The first Mego dolls were sold in rectangular carboard boxes with art of the character on the front, but since kids weren't able to see the actual toy, they kept opening the boxes in the store; to stop that, Mego added a clear window on the front. Then the SS Kresge Company (which would later be renamed Kmart) requested packaging that could be hung on a peg instead of sitting on a shelf or in a display rack; in response, Mego created an entirely new method of selling its figures, putting them inside a plastic bubble that was glued to a sheet of cardboard behind them. That's right, Mego invented the blister card for action figures, the style of packaging that's still being used today. Fitting that this figure is carded that way, then!

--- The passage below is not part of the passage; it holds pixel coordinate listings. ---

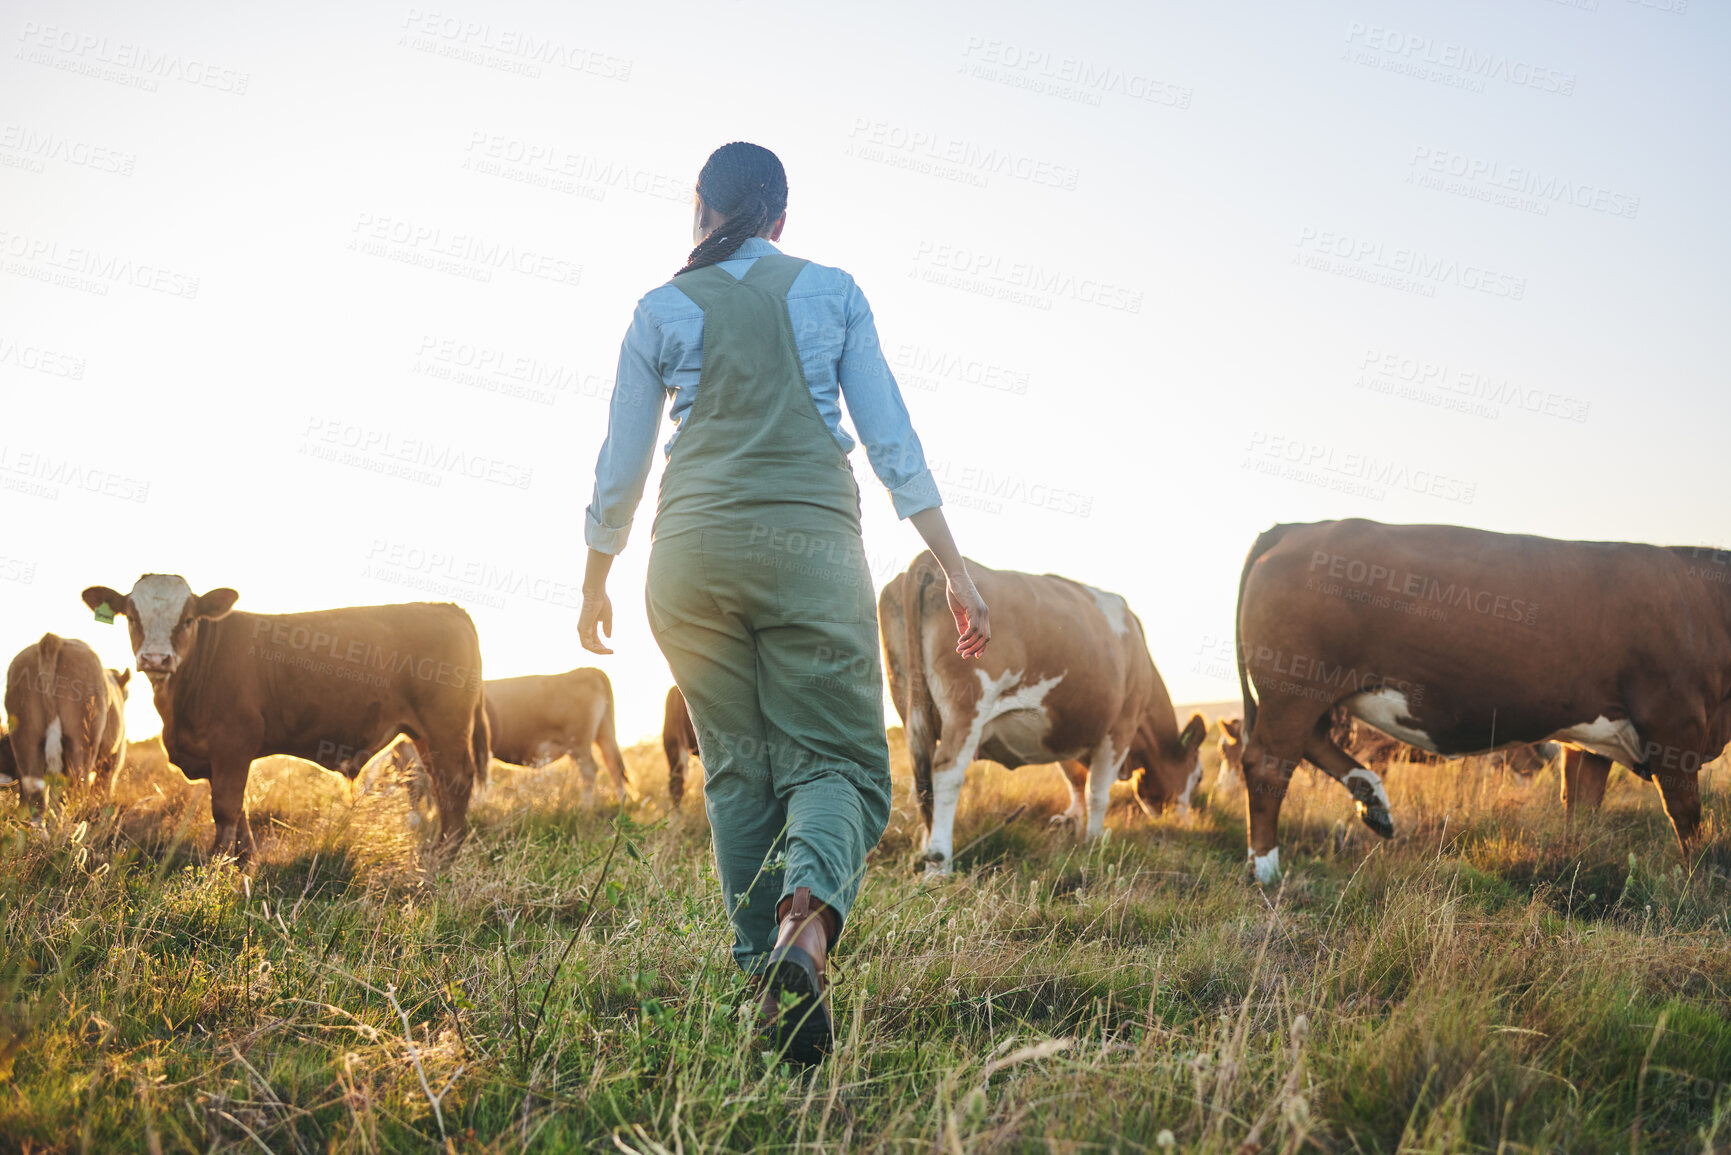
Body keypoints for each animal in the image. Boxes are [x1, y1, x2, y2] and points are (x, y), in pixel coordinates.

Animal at [3, 637, 129, 817]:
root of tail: (53, 639)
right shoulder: (113, 759)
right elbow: (103, 788)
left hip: (25, 740)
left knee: (36, 795)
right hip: (81, 742)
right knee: (75, 786)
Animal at [77, 578, 488, 858]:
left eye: (189, 619)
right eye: (132, 617)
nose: (156, 658)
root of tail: (447, 607)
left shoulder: (234, 743)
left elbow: (225, 808)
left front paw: (217, 864)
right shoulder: (218, 757)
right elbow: (239, 808)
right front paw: (244, 859)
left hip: (446, 727)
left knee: (455, 784)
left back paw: (445, 856)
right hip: (425, 735)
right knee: (441, 786)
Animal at [879, 554, 1204, 872]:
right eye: (1199, 777)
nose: (1189, 822)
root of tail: (927, 563)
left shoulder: (1065, 733)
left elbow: (1075, 782)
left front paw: (1072, 825)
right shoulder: (1120, 727)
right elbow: (1097, 793)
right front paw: (1094, 842)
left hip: (909, 706)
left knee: (923, 782)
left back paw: (924, 851)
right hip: (966, 710)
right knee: (947, 775)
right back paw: (939, 862)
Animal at [1232, 519, 1731, 879]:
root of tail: (1299, 527)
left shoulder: (1590, 739)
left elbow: (1582, 809)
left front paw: (1576, 863)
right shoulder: (1674, 722)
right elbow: (1685, 814)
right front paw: (1698, 882)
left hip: (1316, 694)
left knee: (1312, 744)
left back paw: (1371, 800)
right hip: (1295, 689)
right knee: (1268, 763)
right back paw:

The art on the card comes from the Casa del Terror movie poster, and shows the Werewolf carrying the unconscious body of a random woman he kidnaps near the end of this movie (in the original, she was named Paquita and the hero was her boyfriend).

Face of the Screaming Werewolf is not a movie that was designed to be seen, it's a movie that was designed to be shown: just something to provide an excuse to sit close in the dark and put your hand inside somebody's clothes. It's an utter orphanage collapse of a film, redeemed solely by virtue of the fact that it's got Lon Chaney Jr. playing another wolf man. The odds that it would even be remembered 55 years later, let alone receive an officially licensed toy, are astronomically slim. And yet, here we are. If not for Jerry Warren being a total hack, I wouldn't have my first-ever experience with a Mego.